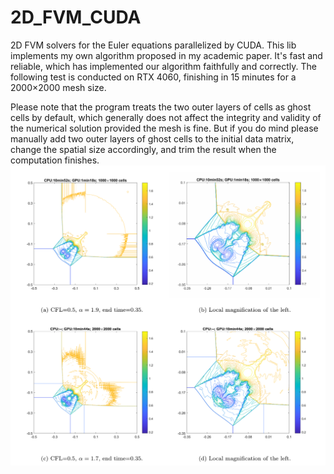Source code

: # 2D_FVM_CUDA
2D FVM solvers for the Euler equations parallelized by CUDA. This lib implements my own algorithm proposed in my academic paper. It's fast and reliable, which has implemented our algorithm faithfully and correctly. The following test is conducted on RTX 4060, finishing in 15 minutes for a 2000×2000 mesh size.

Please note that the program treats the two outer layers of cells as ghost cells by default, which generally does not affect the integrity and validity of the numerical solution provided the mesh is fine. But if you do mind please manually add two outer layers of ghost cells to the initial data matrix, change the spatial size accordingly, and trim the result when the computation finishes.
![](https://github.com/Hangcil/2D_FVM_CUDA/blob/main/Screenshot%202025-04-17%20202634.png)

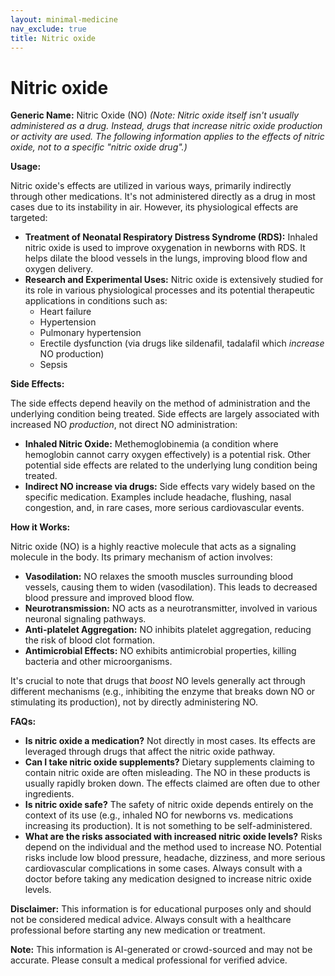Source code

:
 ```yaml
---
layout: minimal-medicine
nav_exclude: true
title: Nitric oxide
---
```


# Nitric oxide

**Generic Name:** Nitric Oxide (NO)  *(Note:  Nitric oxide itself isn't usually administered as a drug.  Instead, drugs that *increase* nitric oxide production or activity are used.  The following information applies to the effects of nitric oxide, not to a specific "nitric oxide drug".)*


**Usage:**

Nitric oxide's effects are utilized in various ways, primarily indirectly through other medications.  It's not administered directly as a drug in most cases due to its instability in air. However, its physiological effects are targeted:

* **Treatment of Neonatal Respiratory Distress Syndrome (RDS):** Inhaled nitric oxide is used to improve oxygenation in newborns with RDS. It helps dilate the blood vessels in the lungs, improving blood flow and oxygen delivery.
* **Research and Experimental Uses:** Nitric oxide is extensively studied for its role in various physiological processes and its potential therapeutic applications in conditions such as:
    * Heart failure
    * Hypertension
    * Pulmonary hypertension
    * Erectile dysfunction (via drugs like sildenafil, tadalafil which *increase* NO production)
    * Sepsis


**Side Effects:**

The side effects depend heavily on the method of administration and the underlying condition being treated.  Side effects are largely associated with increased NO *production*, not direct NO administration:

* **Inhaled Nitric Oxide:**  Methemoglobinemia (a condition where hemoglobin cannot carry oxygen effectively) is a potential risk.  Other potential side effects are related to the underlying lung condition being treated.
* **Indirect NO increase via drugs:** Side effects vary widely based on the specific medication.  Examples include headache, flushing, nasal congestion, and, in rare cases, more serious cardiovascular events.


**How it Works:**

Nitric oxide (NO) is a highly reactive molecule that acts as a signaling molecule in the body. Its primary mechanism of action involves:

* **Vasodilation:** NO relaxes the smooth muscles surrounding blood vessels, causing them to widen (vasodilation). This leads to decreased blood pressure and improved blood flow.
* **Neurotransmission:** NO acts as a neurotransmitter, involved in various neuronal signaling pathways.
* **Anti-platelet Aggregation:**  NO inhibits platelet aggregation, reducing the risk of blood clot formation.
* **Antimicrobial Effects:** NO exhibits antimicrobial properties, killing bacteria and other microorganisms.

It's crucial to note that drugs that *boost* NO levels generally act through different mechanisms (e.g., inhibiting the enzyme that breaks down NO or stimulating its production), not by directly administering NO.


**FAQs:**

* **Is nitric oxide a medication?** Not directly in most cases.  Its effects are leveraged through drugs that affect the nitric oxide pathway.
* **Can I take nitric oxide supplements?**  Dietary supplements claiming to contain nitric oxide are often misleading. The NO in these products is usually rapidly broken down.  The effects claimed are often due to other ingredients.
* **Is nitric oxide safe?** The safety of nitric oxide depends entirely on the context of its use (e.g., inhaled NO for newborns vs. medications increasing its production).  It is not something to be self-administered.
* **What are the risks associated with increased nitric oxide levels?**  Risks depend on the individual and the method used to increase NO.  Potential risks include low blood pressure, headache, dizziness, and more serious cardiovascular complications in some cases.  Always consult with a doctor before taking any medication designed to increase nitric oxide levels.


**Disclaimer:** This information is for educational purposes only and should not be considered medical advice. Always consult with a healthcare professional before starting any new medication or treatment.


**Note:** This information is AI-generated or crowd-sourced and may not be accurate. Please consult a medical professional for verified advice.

::::::::

TO DO: Quote the records in full and exactly; skip any image.

YOUR SOLUTION:
Source code

: # 2D_FVM_CUDA
2D FVM solvers for the Euler equations parallelized by CUDA. This lib implements my own algorithm proposed in my academic paper. It's fast and reliable, which has implemented our algorithm faithfully and correctly. The following test is conducted on RTX 4060, finishing in 15 minutes for a 2000×2000 mesh size.

Please note that the program treats the two outer layers of cells as ghost cells by default, which generally does not affect the integrity and validity of the numerical solution provided the mesh is fine. But if you do mind please manually add two outer layers of ghost cells to the initial data matrix, change the spatial size accordingly, and trim the result when the computation finishes.
![](https://github.com/Hangcil/2D_FVM_CUDA/blob/main/Screenshot%202025-04-17%20202634.png)

Source code

:
 ```yaml
---
layout: minimal-medicine
nav_exclude: true
title: Nitric oxide
---
```


# Nitric oxide

**Generic Name:** Nitric Oxide (NO)  *(Note:  Nitric oxide itself isn't usually administered as a drug.  Instead, drugs that *increase* nitric oxide production or activity are used.  The following information applies to the effects of nitric oxide, not to a specific "nitric oxide drug".)*


**Usage:**

Nitric oxide's effects are utilized in various ways, primarily indirectly through other medications.  It's not administered directly as a drug in most cases due to its instability in air. However, its physiological effects are targeted:

* **Treatment of Neonatal Respiratory Distress Syndrome (RDS):** Inhaled nitric oxide is used to improve oxygenation in newborns with RDS. It helps dilate the blood vessels in the lungs, improving blood flow and oxygen delivery.
* **Research and Experimental Uses:** Nitric oxide is extensively studied for its role in various physiological processes and its potential therapeutic applications in conditions such as:
    * Heart failure
    * Hypertension
    * Pulmonary hypertension
    * Erectile dysfunction (via drugs like sildenafil, tadalafil which *increase* NO production)
    * Sepsis


**Side Effects:**

The side effects depend heavily on the method of administration and the underlying condition being treated.  Side effects are largely associated with increased NO *production*, not direct NO administration:

* **Inhaled Nitric Oxide:**  Methemoglobinemia (a condition where hemoglobin cannot carry oxygen effectively) is a potential risk.  Other potential side effects are related to the underlying lung condition being treated.
* **Indirect NO increase via drugs:** Side effects vary widely based on the specific medication.  Examples include headache, flushing, nasal congestion, and, in rare cases, more serious cardiovascular events.


**How it Works:**

Nitric oxide (NO) is a highly reactive molecule that acts as a signaling molecule in the body. Its primary mechanism of action involves:

* **Vasodilation:** NO relaxes the smooth muscles surrounding blood vessels, causing them to widen (vasodilation). This leads to decreased blood pressure and improved blood flow.
* **Neurotransmission:** NO acts as a neurotransmitter, involved in various neuronal signaling pathways.
* **Anti-platelet Aggregation:**  NO inhibits platelet aggregation, reducing the risk of blood clot formation.
* **Antimicrobial Effects:** NO exhibits antimicrobial properties, killing bacteria and other microorganisms.

It's crucial to note that drugs that *boost* NO levels generally act through different mechanisms (e.g., inhibiting the enzyme that breaks down NO or stimulating its production), not by directly administering NO.


**FAQs:**

* **Is nitric oxide a medication?** Not directly in most cases.  Its effects are leveraged through drugs that affect the nitric oxide pathway.
* **Can I take nitric oxide supplements?**  Dietary supplements claiming to contain nitric oxide are often misleading. The NO in these products is usually rapidly broken down.  The effects claimed are often due to other ingredients.
* **Is nitric oxide safe?** The safety of nitric oxide depends entirely on the context of its use (e.g., inhaled NO for newborns vs. medications increasing its production).  It is not something to be self-administered.
* **What are the risks associated with increased nitric oxide levels?**  Risks depend on the individual and the method used to increase NO.  Potential risks include low blood pressure, headache, dizziness, and more serious cardiovascular complications in some cases.  Always consult with a doctor before taking any medication designed to increase nitric oxide levels.


**Disclaimer:** This information is for educational purposes only and should not be considered medical advice. Always consult with a healthcare professional before starting any new medication or treatment.


**Note:** This information is AI-generated or crowd-sourced and may not be accurate. Please consult a medical professional for verified advice.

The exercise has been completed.